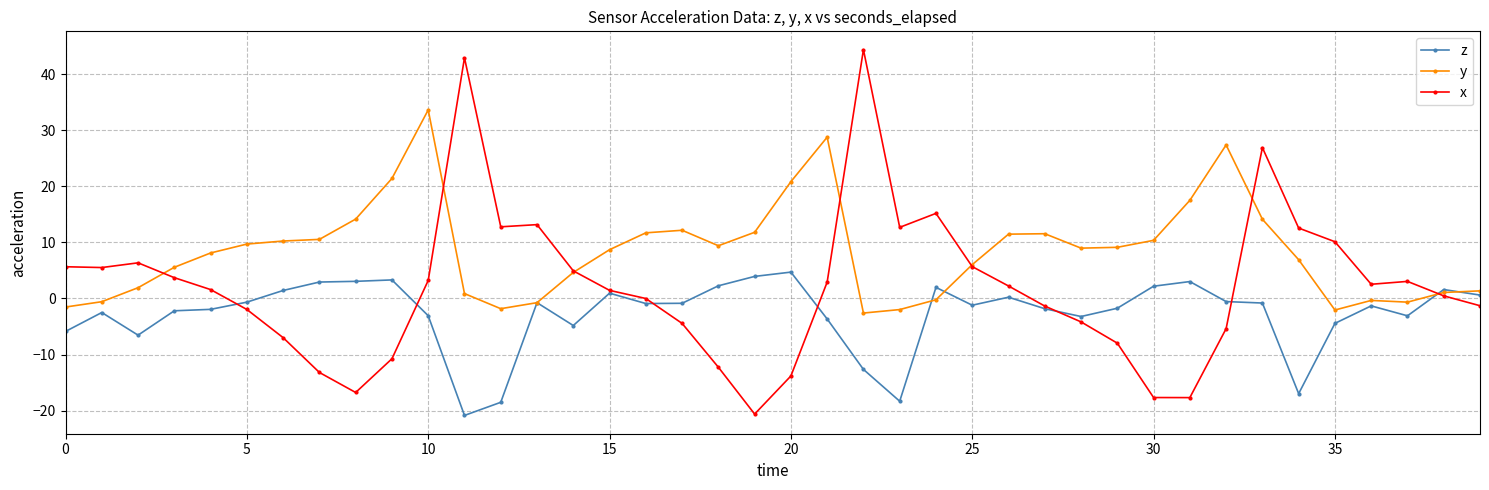

Which series has the largest total across all categories?

y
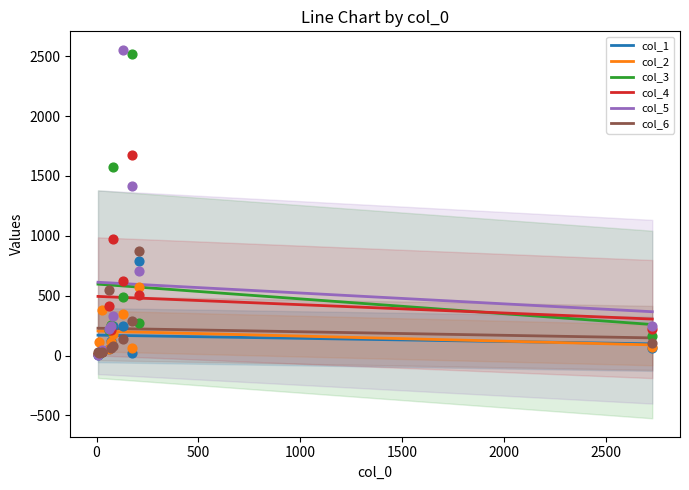

At how many categories does at least one series exceed 1589?

2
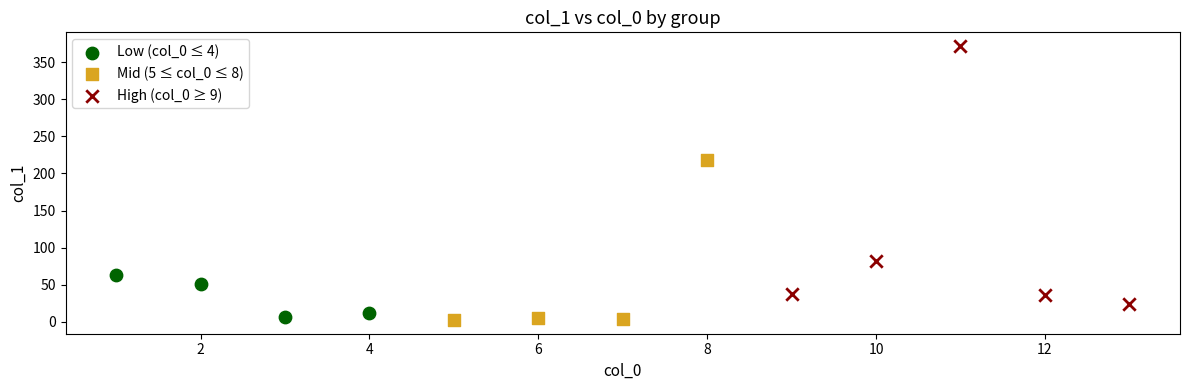

Which series reaches the minimum Y coordinate?

Mid (5 ≤ col_0 ≤ 8)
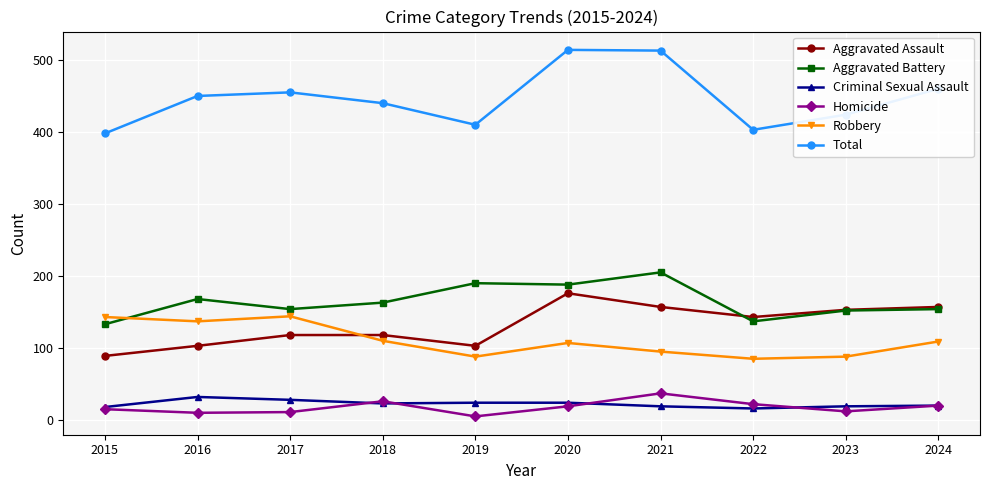

True or false: Robbery and Homicide cross at least once.

False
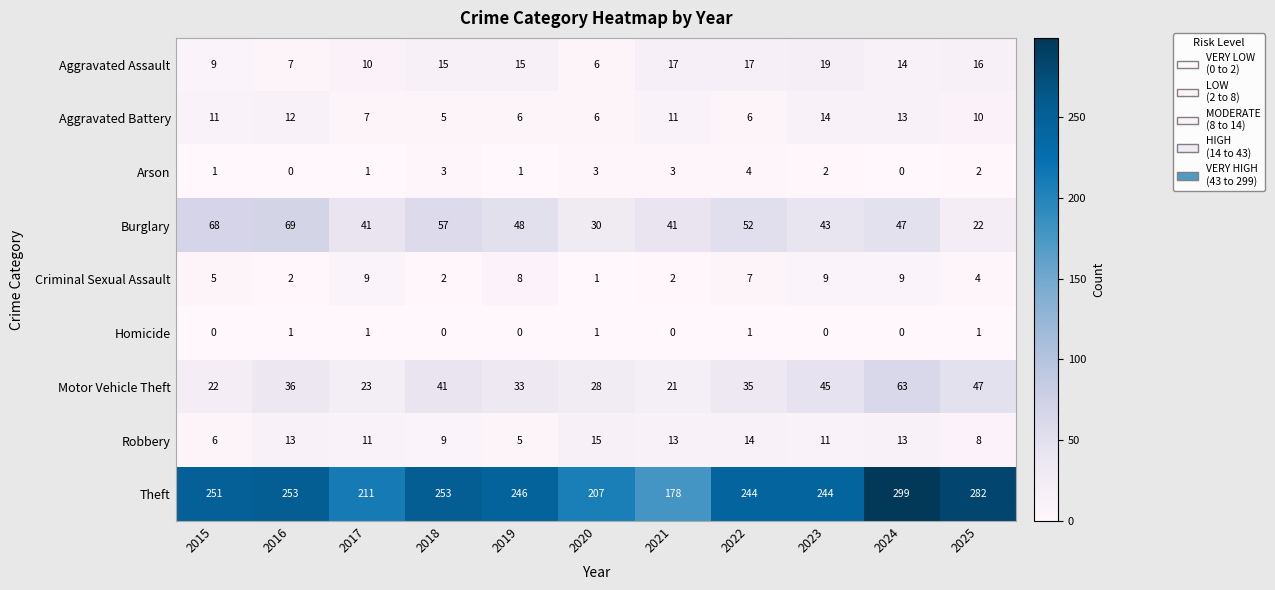

How many distinct data groups are displayed?

9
* * * * * * *
▶ _What this task involves_:
Return every line of the material above that contains the word "categories", matching case exactly.

▶ _Task result_:
Which series has the largest total across all categories?
At how many categories does at least one series exceed 1589?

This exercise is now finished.